3.Brieven uitgaande van het bestuursorgaan college, bij besluiten die niet in mandaat zijn genomen en waarop artikel 3.2 geen toepassing vindt, dienen als volgt te worden ondertekend:

Hoogachtend,

burgemeester en wethouders van Heerlen,

de secretaris, de burgemeester,

(handtekening) (handtekening)

Hierbij wordt geen naam vermeld, omdat bij vervanging door loco’s dan alleen handmatig de aantekening “loco” toegevoegd behoeft te worden aan secretaris, respectievelijk burgemeester.

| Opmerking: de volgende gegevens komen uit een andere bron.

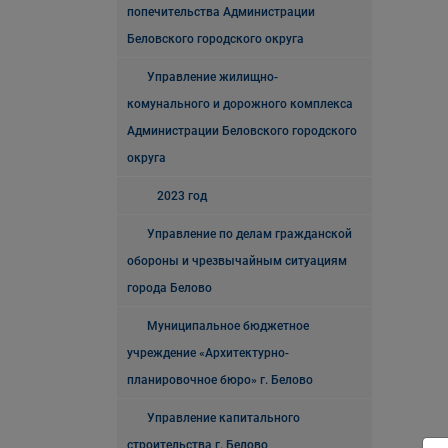
попечительства Администрации
Беловского городского округа
Управление жилищно-
комунального и дорожного комплекса
Администрации Беловского городского
округа
2023 год
Управление по делам гражданской
обороны и чрезвычайным ситуациям
города Белово
Муниципальное бюджетное
учреждение «Архитектурно-
планировочное бюро» г. Белово
Управление капитального
строительства г. Белово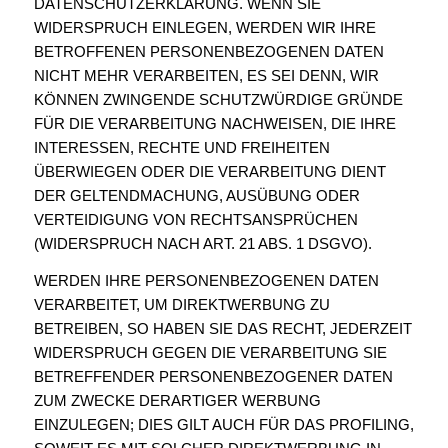
DATENSCHUTZERKLÄRUNG. WENN SIE
WIDERSPRUCH EINLEGEN, WERDEN WIR IHRE
BETROFFENEN PERSONENBEZOGENEN DATEN
NICHT MEHR VERARBEITEN, ES SEI DENN, WIR
KÖNNEN ZWINGENDE SCHUTZWÜRDIGE GRÜNDE
FÜR DIE VERARBEITUNG NACHWEISEN, DIE IHRE
INTERESSEN, RECHTE UND FREIHEITEN
ÜBERWIEGEN ODER DIE VERARBEITUNG DIENT
DER GELTENDMACHUNG, AUSÜBUNG ODER
VERTEIDIGUNG VON RECHTSANSPRÜCHEN
(WIDERSPRUCH NACH ART. 21 ABS. 1 DSGVO).
WERDEN IHRE PERSONENBEZOGENEN DATEN
VERARBEITET, UM DIREKTWERBUNG ZU
BETREIBEN, SO HABEN SIE DAS RECHT, JEDERZEIT
WIDERSPRUCH GEGEN DIE VERARBEITUNG SIE
BETREFFENDER PERSONENBEZOGENER DATEN
ZUM ZWECKE DERARTIGER WERBUNG
EINZULEGEN; DIES GILT AUCH FÜR DAS PROFILING,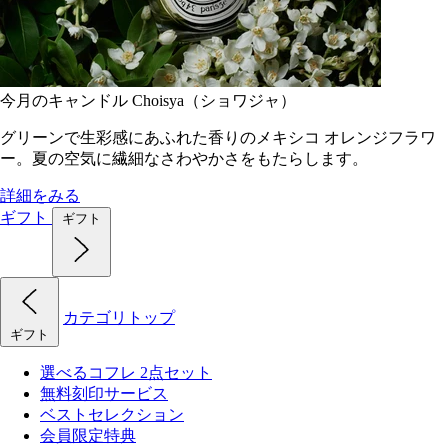
今月のキャンドル Choisya（ショワジャ）
グリーンで生彩感にあふれた香りのメキシコ オレンジフラワ
ー。夏の空気に繊細なさわやかさをもたらします。
詳細をみる
ギフト
ギフト
カテゴリトップ
ギフト
選べるコフレ 2点セット
無料刻印サービス
ベストセレクション
会員限定特典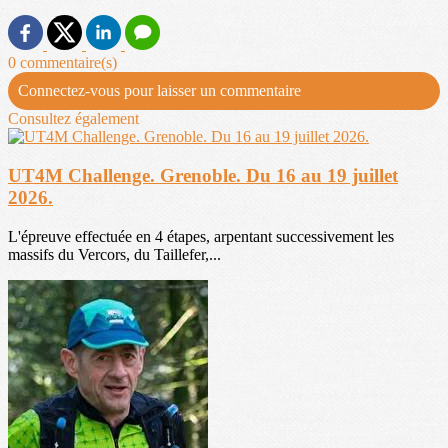
0 commentaire(s)
Connectez-vous pour laisser un commentaire
Consultez également
UT4M Challenge. Grenoble. Du 16 au 19 juillet
2026.
L'épreuve effectuée en 4 étapes, arpentant successivement les
massifs du Vercors, du Taillefer,...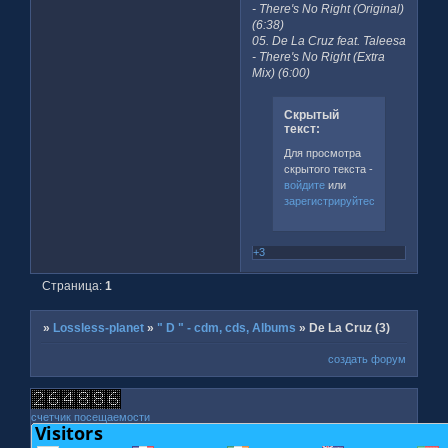
- There's No Right (Original)
(6:38)
05. De La Cruz feat. Taleesa
- There's No Right (Extra
Mix) (6:00)
Скрытый
текст:
Для просмотра
скрытого текста -
войдите
или
зарегистрируйтесь
.
+3
Страница:
1
»
Lossless-planet
»
" D " - cdm, cds, Albums
»
De La Cruz (3)
создать форум
счетчик посещаемости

4.Brieven uitgaande van het bestuursorgaan college, bij besluiten die in mandaat zijn genomen, dienen als volgt te worden ondertekend:

Hoogachtend,

burgemeester en wethouders van Heerlen,

namens dezen,

(handtekening)

functie (bijv. Hoofd Bureau Q)

naam

5.Brieven waarin een besluit van een bestuursorgaan slechts wordt bevestigd / medegedeeld, worden als volgt ondertekend:

Overeenkomstig het besluit van burgemeester en wethouders van Heerlen,

genomen op (datum besluit college),

(handtekening)

functie (bijv. Hoofd Bureau Q)

naam

HOOFDSTUK 4 INWERKINGTREDEN

artikel 9

Dit mandaatbesluit wordt van kracht op de dag, volgend op de dag van publicatie.

Aldus besloten tijdens de vergadering van burgemeester en wethouders der gemeente Heerlen van 18 november 2008

de gemeentesecretaris, de burgemeester.

Aldus besloten door de burgemeester van de gemeente Heerlen op 18 november 2008.